“The governments and media outlets of the American and European bourgeoisie are trying to describe what has happened in Egypt as if it were only a military coup against a democratically elected president, or a coup against the “legitimacy” of formal democracy. But what has happened in reality far surpasses formal democracy with its ballot boxes. It is legitimacy via the democracy of the popular revolution, direct democracy creating revolutionary legitimacy.” So argues a statement from the Revolutionary Socialists in Egypt.
An article by Turkish socialist Sungur Suvran offers a different perspective: “The deadlock born from the confrontation of two nearly equal social and political forces was simply inextricable. It threatened civil war. It was into this void that the army stepped in and staged its coup. This was a classic case of Bonapartism.”

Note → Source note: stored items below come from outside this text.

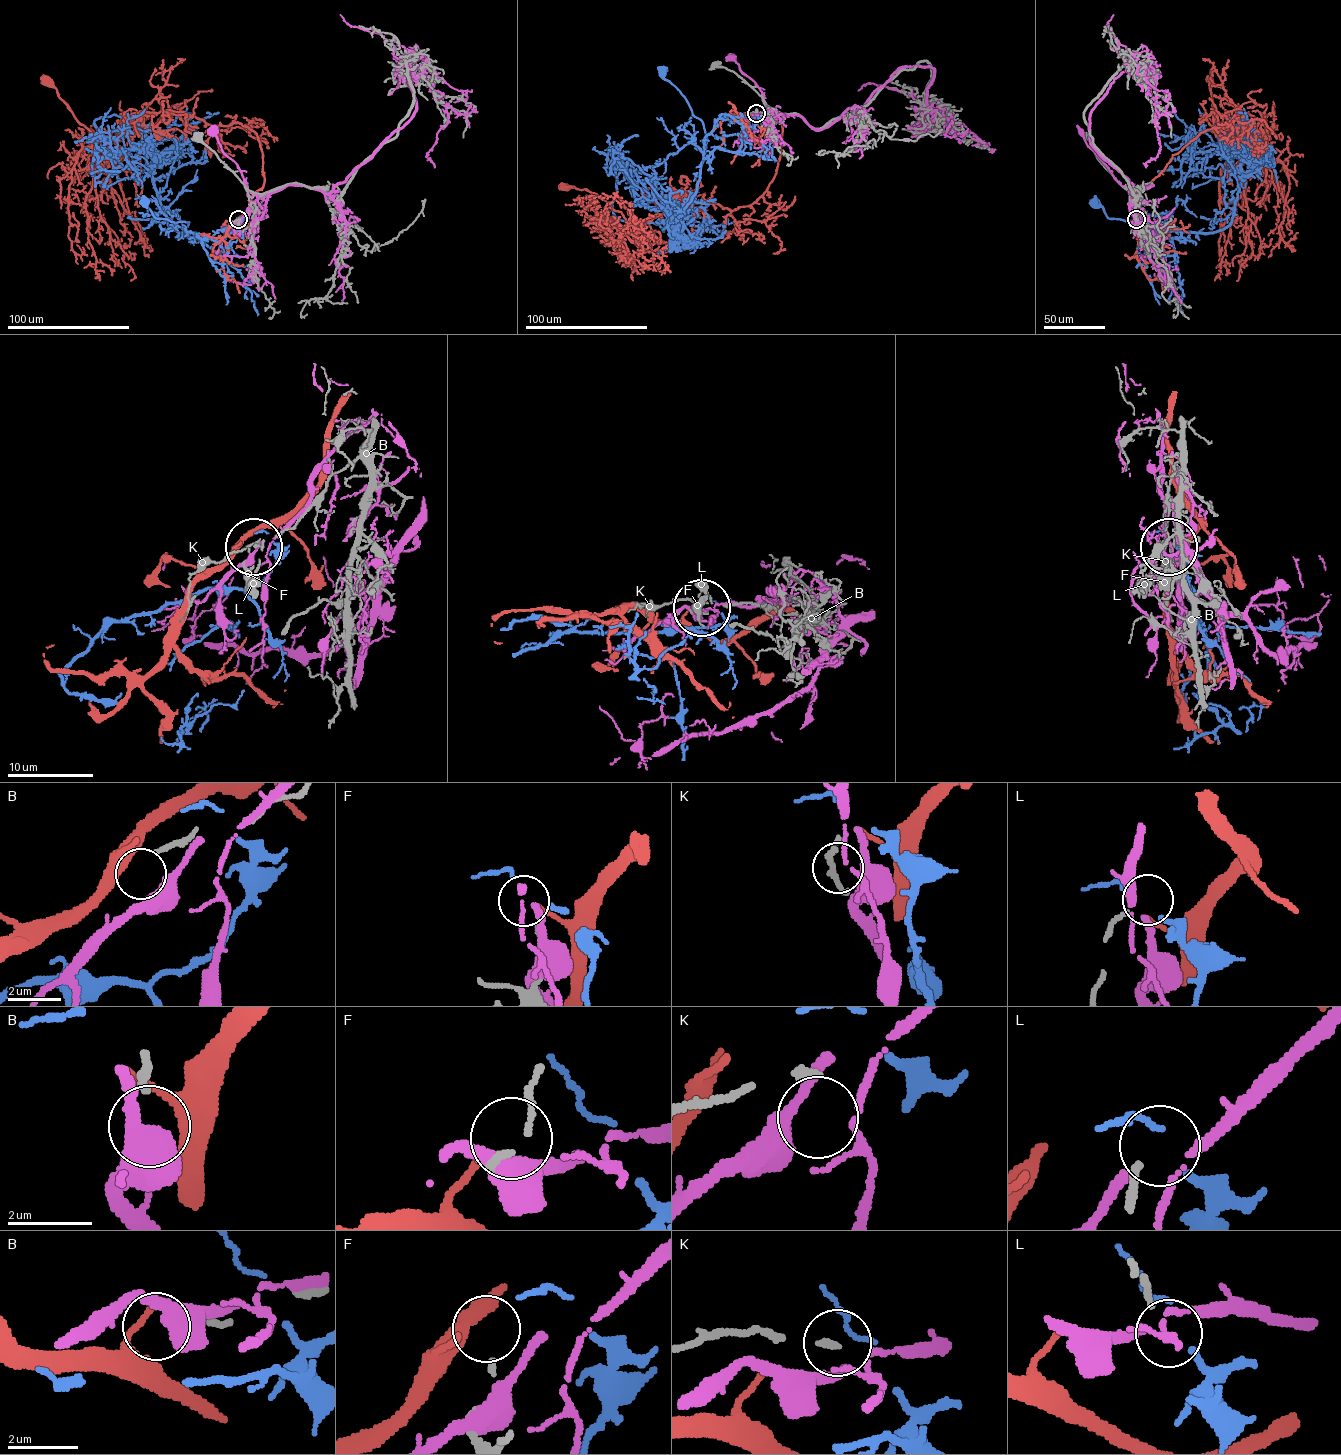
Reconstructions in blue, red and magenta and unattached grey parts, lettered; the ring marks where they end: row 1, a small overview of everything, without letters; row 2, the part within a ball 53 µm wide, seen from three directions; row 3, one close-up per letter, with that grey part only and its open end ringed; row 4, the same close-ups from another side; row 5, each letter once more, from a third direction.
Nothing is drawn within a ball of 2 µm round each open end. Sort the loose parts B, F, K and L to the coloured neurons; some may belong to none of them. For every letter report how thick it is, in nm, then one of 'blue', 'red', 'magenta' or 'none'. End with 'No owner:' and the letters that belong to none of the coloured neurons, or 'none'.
B: calibre 180 nm; none
F: calibre 120 nm; red
K: calibre 180 nm; none
L: calibre 160 nm; none
No owner: B, K, L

Interview with Ahmed Shawki, who argues “the army didn’t intervene to help the revolutionary movement make bigger gains or radicalize further of course. The aim was to contain the movement. But in a certain sense, this was also as an acknowledgement of the fact that the popular will of Egypt will not tolerate the Morsi government anymore.”
In a new (July 6) statement, the Revolutionary Socialists argue that “The popular uprising of 30 June threw the Muslim Brotherhood out of power, and its plan is now clear. The Brotherhood is seeking to take over the squares in order to project an image of false popularity for the president who was removed by the uprising. It may even be aiming to negotiate his return to power with the support of the US and other imperialist powers in order to accomplish what Mursi promised to do for them in Syria and the region… The masses who made the revolution in January 2011, and sought to complete it in June 2013, are the only ones who can save it from danger.”